In this blog, Katie Sorenson, The FA’s game insight analyst and Paul Holder, The FA’s youth coach developer, talk about the up-and-coming talent Lukas Nmecha and what coaches can learn from him.
Scoring the winning goal in the U21 Euro Final is certainly a good way to make a name for yourself. In 20 Germany U21 appearances, Nmecha has netted 12 times. After scoring four goals in six games, Nmecha claimed the Alipay Top Scorer Award at the end of the U21 competition. Pair this with being named in the Team of the Tournament, alongside five other countrymen, it was undoubtedly a tournament to remember for Lukas Nmecha.
Background and player journey
Scoring the winning goal on the international stage seems to come naturally to Nmecha.

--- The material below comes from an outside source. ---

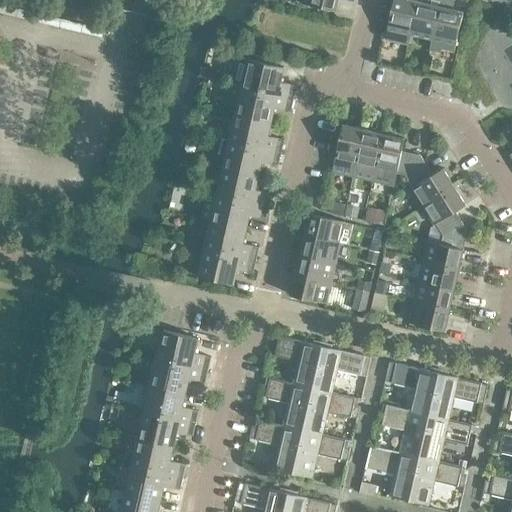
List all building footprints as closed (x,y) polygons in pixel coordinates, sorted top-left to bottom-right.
[(347,0),(354,2),(354,0),(296,0),(297,2),(336,11),(338,0),(347,0)] [(410,35),(418,1),(411,0),(393,0),(385,39),(408,44),(410,35)] [(432,40),(441,0),(428,0),(428,4),(418,1),(410,35),(432,40)] [(454,0),(441,0),(432,40),(456,45),(463,12),(452,9),(454,0)] [(248,59),(242,86),(294,99),(294,97),(293,97),(295,88),(296,88),(297,86),(281,82),(284,67),(248,59)] [(200,67),(198,76),(216,81),(218,71),(200,67)] [(293,100),(294,99),(242,86),(236,113),(271,122),(275,107),(291,111),(291,109),(290,109),(292,100),(293,100)] [(268,136),(271,122),(236,113),(229,140),(281,152),(282,151),(280,150),(282,142),(284,142),(284,140),(268,136)] [(353,176),(364,130),(343,125),(332,172),(353,176)] [(373,181),(384,134),(364,130),(353,176),(373,181)] [(404,139),(384,134),(373,181),(394,186),(396,173),(406,176),(425,163),(420,155),(402,151),(404,139)] [(281,154),(281,152),(229,140),(221,138),(221,139),(218,155),(226,156),(223,167),(259,175),(262,161),(278,165),(279,163),(278,163),(280,154),(281,154)] [(433,175),(425,163),(406,176),(413,187),(412,188),(423,206),(454,187),(443,169),(433,175)] [(256,190),(259,175),(223,167),(217,194),(269,206),(269,204),(268,204),(270,195),(271,196),(272,194),(256,190)] [(454,187),(423,206),(434,224),(435,223),(455,211),(465,205),(454,187)] [(269,206),(217,194),(207,192),(201,219),(211,221),(246,229),(250,215),(266,219),(266,217),(265,216),(267,207),(268,208),(269,206)] [(333,202),(331,212),(344,215),(346,205),(333,202)] [(346,205),(344,215),(357,218),(359,207),(346,205)] [(369,208),(366,220),(381,223),(384,212),(369,208)] [(462,223),(455,211),(435,223),(443,235),(462,223)] [(309,214),(304,234),(340,243),(345,222),(309,214)] [(243,243),(246,229),(211,221),(204,248),(256,260),(257,258),(255,258),(258,249),(259,249),(259,247),(243,243)] [(467,231),(462,223),(443,235),(441,244),(463,250),(467,231)] [(397,234),(389,232),(386,244),(394,246),(397,234)] [(336,263),(340,243),(304,234),(300,254),(336,263)] [(442,236),(432,234),(430,240),(441,243),(442,236)] [(427,241),(423,262),(458,270),(463,250),(441,244),(427,241)] [(256,261),(256,260),(204,248),(198,275),(234,284),(237,269),(253,272),(254,270),(253,270),(255,261),(256,261)] [(375,264),(378,252),(371,250),(370,250),(367,262),(375,264)] [(383,253),(381,262),(390,264),(391,260),(396,261),(397,256),(383,253)] [(331,282),(336,263),(300,254),(295,274),(331,282)] [(454,290),(458,270),(423,262),(416,263),(412,278),(418,282),(454,290)] [(389,275),(391,268),(382,266),(380,273),(389,275)] [(326,303),(331,282),(295,274),(290,295),(326,303)] [(377,279),(374,292),(385,295),(388,282),(377,279)] [(370,283),(358,280),(357,288),(368,291),(370,283)] [(449,310),(454,290),(418,282),(413,302),(449,310)] [(364,312),(368,292),(356,289),(352,309),(364,312)] [(379,311),(383,295),(375,293),(371,309),(379,311)] [(444,331),(449,310),(413,302),(409,322),(444,331)] [(163,330),(156,357),(208,369),(209,368),(208,367),(210,359),(211,359),(211,357),(195,353),(199,338),(163,330)] [(313,388),(322,346),(280,336),(275,356),(299,361),(293,383),(293,384),(313,388)] [(365,356),(322,346),(313,388),(332,393),(332,392),(337,370),(360,376),(360,375),(367,377),(371,358),(365,356)] [(208,371),(208,369),(156,357),(150,384),(186,393),(189,378),(205,382),(206,380),(205,380),(207,371),(208,371)] [(429,415),(439,373),(396,363),(390,362),(386,381),(392,382),(392,383),(415,388),(410,410),(410,411),(429,415)] [(482,383),(439,373),(429,415),(448,420),(449,419),(454,397),(477,403),(477,402),(483,404),(488,385),(481,383),(482,383)] [(303,431),(313,388),(293,384),(293,383),(270,378),(265,398),(289,403),(284,425),(283,426),(303,431)] [(183,407),(186,393),(150,384),(144,411),(196,423),(196,422),(195,421),(197,412),(198,413),(199,411),(183,407)] [(355,398),(332,392),(332,393),(313,388),(303,431),(322,435),(322,434),(327,412),(351,417),(357,419),(360,406),(354,405),(355,398)] [(511,390),(507,389),(502,408),(509,410),(511,410),(511,390)] [(419,458),(429,415),(410,411),(410,410),(387,405),(382,425),(405,430),(400,452),(400,453),(419,458)] [(195,425),(196,423),(144,411),(138,438),(173,446),(177,432),(193,436),(193,434),(192,433),(194,425),(195,425)] [(472,425),(449,419),(448,420),(429,415),(419,458),(439,462),(439,461),(444,439),(467,444),(472,425)] [(293,473),(303,431),(283,426),(284,425),(260,420),(259,427),(252,426),(249,438),(256,439),(256,440),(279,445),(274,469),(293,473)] [(346,440),(322,434),(322,435),(303,431),(293,473),(312,478),(318,454),(341,459),(347,461),(350,449),(344,447),(346,440)] [(511,433),(503,432),(502,439),(495,438),(493,450),(499,451),(499,452),(511,454),(511,433)] [(170,461),(173,446),(138,438),(131,465),(183,477),(184,475),(182,475),(185,466),(186,467),(186,464),(170,461)] [(409,500),(419,458),(400,453),(400,452),(371,445),(365,469),(379,472),(382,473),(395,476),(390,496),(409,500)] [(462,467),(439,461),(439,462),(419,458),(409,500),(429,505),(434,481),(457,487),(458,486),(464,488),(467,476),(460,474),(462,467)] [(183,479),(183,477),(131,465),(125,492),(161,500),(164,486),(180,490),(181,488),(180,487),(182,478),(183,479)] [(511,511),(511,478),(494,474),(492,481),(486,480),(483,492),(489,493),(489,494),(511,499),(511,501),(509,511),(511,511)] [(283,511),(288,493),(246,483),(245,483),(239,482),(235,501),(241,503),(264,508),(263,511),(283,511)] [(362,482),(360,493),(375,496),(377,485),(362,482)] [(158,511),(161,500),(125,492),(120,511),(158,511)] [(331,503),(288,493),(283,511),(335,511),(337,505),(331,503)]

Although representing Germany U21 in this tournament, Nmecha had previously represented the England youth teams from U16 right through to the U21s. During the U19 European Championship in 2017, Nmecha scored the only goal of the game in the semi-final against the Czech Republic in the 93rd minute and followed this up by scoring the winner in the final against Portugal to win 2-1. This allowed England to win their first U19 European Championship since 1993.

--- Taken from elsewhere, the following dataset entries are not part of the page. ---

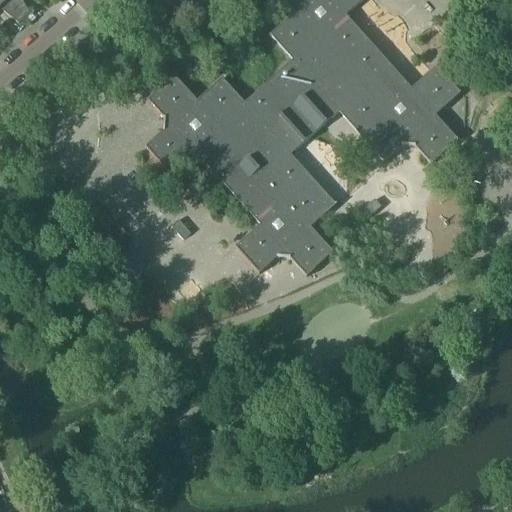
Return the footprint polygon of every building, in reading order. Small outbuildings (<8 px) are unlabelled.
[(5,0),(0,0),(0,11),(18,26),(24,20),(5,0)] [(5,0),(24,20),(30,15),(20,0),(5,0)] [(224,80),(198,102),(177,78),(150,102),(166,121),(165,133),(147,149),(170,175),(195,153),(261,227),(236,249),(260,275),(278,258),(290,260),(307,279),(334,255),(310,230),(335,207),(291,157),(304,145),(324,167),(347,147),(327,125),(340,113),(385,163),(405,146),(415,149),(431,166),(458,143),(434,116),(459,94),(436,69),(412,91),(352,24),(352,12),(365,0),(283,0),(297,15),(272,37),(295,62),(261,92),(245,106),(224,80)] [(362,213),(368,220),(382,209),(375,201),(362,213)] [(171,228),(183,242),(191,235),(179,222),(171,228)]
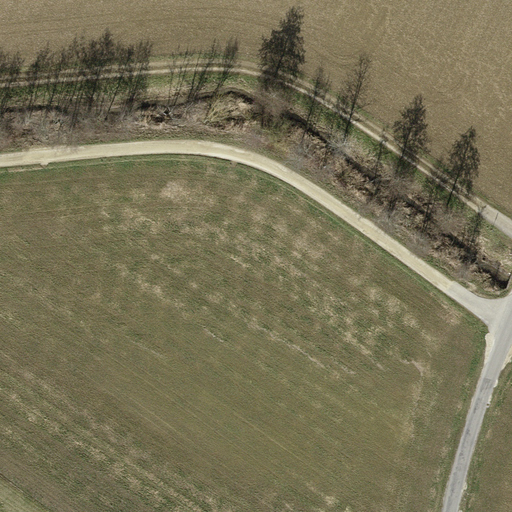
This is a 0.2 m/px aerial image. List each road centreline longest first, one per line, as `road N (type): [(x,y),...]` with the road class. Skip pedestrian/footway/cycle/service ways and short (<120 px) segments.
road 1 (track): [(0,160),(205,143),(287,163),(511,326)]
road 2 (track): [(0,95),(220,66),(293,75),(511,219)]
road 3 (unclassified): [(454,511),(511,334)]
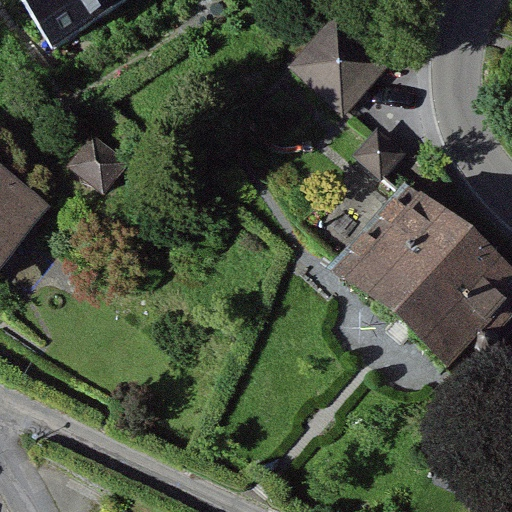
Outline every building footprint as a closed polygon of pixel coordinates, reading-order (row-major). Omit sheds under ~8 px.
[(19,0),(55,53),(135,0),(19,0)] [(338,29),(297,75),(343,117),(385,70),(338,29)] [(377,130),(354,158),(382,181),(405,154),(377,130)] [(125,168),(93,143),(71,171),(103,196),(125,168)] [(0,263),(38,215),(0,186),(0,263)] [(511,290),(412,204),(349,277),(463,375),(511,317),(511,290)]
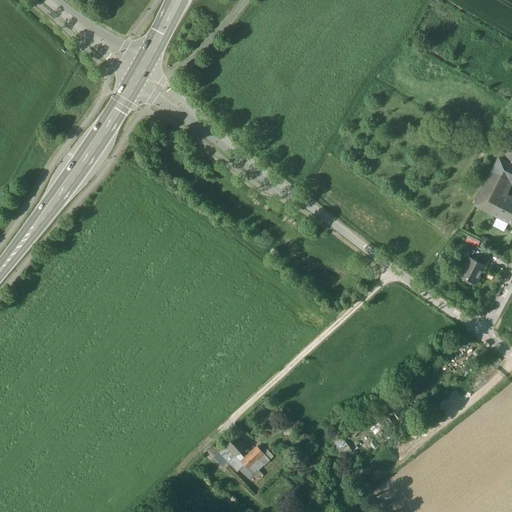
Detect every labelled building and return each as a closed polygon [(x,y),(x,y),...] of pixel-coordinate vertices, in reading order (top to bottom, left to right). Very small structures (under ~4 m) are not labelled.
[(511,143),(503,160),(511,164),(511,143)] [(511,164),(503,160),(499,158),(492,171),(510,181),(511,181),(511,164)] [(510,181),(492,171),(474,205),(492,214),(502,196),(510,181)] [(511,201),(502,196),(492,214),(496,217),(511,224),(511,201)] [(511,224),(496,217),(492,225),(511,235),(511,224)] [(476,248),(465,243),(462,249),(473,254),(476,248)] [(485,266),(469,258),(459,275),(475,284),(485,266)] [(236,436),(226,446),(226,447),(235,456),(246,446),(236,436)] [(273,456),(262,443),(258,447),(264,454),(270,460),(273,456)] [(235,456),(226,447),(220,453),(229,462),(235,456)] [(258,447),(241,462),(243,465),(247,469),(253,464),(264,454),(258,447)] [(253,464),(247,469),(243,465),(239,470),(249,479),(258,471),(253,464)]
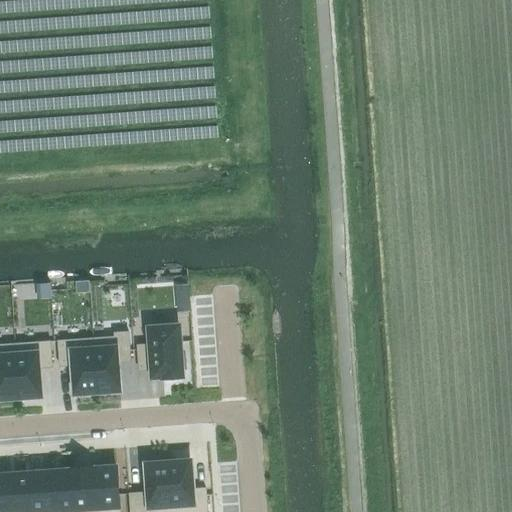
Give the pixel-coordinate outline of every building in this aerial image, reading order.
[(150,344),(138,345),(139,370),(152,369),(153,377),(163,377),(163,379),(183,378),(182,370),(186,369),(185,352),(181,352),(179,326),(149,328),(150,344)] [(115,337),(94,338),(97,392),(99,392),(99,391),(120,390),(118,362),(131,361),(129,332),(115,333),(115,337)] [(94,338),(58,341),(60,366),(73,365),(75,393),(96,391),(96,392),(97,392),(94,338)] [(50,342),(15,344),(19,397),(20,397),(41,395),(39,368),(52,367),(50,342)] [(15,344),(0,345),(0,398),(17,397),(19,397),(15,344)] [(170,462),(169,462),(171,511),(207,511),(206,488),(193,489),(191,461),(170,463),(170,462)] [(148,492),(130,494),(130,511),(171,511),(169,462),(167,463),(146,464),(148,492)] [(95,468),(94,468),(97,511),(119,511),(117,467),(102,468),(95,468)] [(93,468),(73,469),(75,511),(97,511),(94,468),(93,468)] [(58,471),(51,471),(53,511),(75,511),(73,469),(72,469),(72,470),(58,471)] [(32,472),(30,472),(32,511),(53,511),(51,471),(44,472),(32,473),(32,472)] [(15,474),(8,474),(10,511),(32,511),(30,472),(27,473),(15,474)] [(0,511),(10,511),(8,474),(1,475),(0,474),(0,511)]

After being born in Hamburg to a German mother and Nigerian father, the Nmecha family relocated to Manchester. Whilst representing his primary school in a football tournament aged nine, Nmecha was scouted by Manchester City. Lukas rose through the ranks from the foundation phase to youth development phase to professional development phase, before making his Premier League debut in April 2018 against West Ham at the age of 19. Following on from the three appearances he made for City’s first team during the 2017/18 season, Nmecha spent the next three seasons on loan at other clubs.
Nmecha has plied his trade on loan at Preston North End (2018/19), Wolfsburg (2019/20), Middlesbrough (2020) and more recently Anderlecht (2020/21), where he scored 21 goals in 41 appearances in league and cup competitions (18 in 37 league appearances). This was his best return across the past four seasons, playing a vital role as Anderlecht finished 4th in the Belgian First Division, finishing as their top scorer.
Nmecha’s move to Anderlecht may have come about due to the relationship he had built with former Manchester City captain and legend, Vincent Kompany, who had become the first team manager of Anderlecht in August 2020. Nmecha had previously spoken about advice Kompany had given him when they were both at City. "Kompany has told me what he doesn't like playing against. If I hold the ball up against him, I might lose the battle, so it's more about running in behind and using my pace.” Such a positive influence may have shaped Nmecha into the striker he has become in the last 12 months.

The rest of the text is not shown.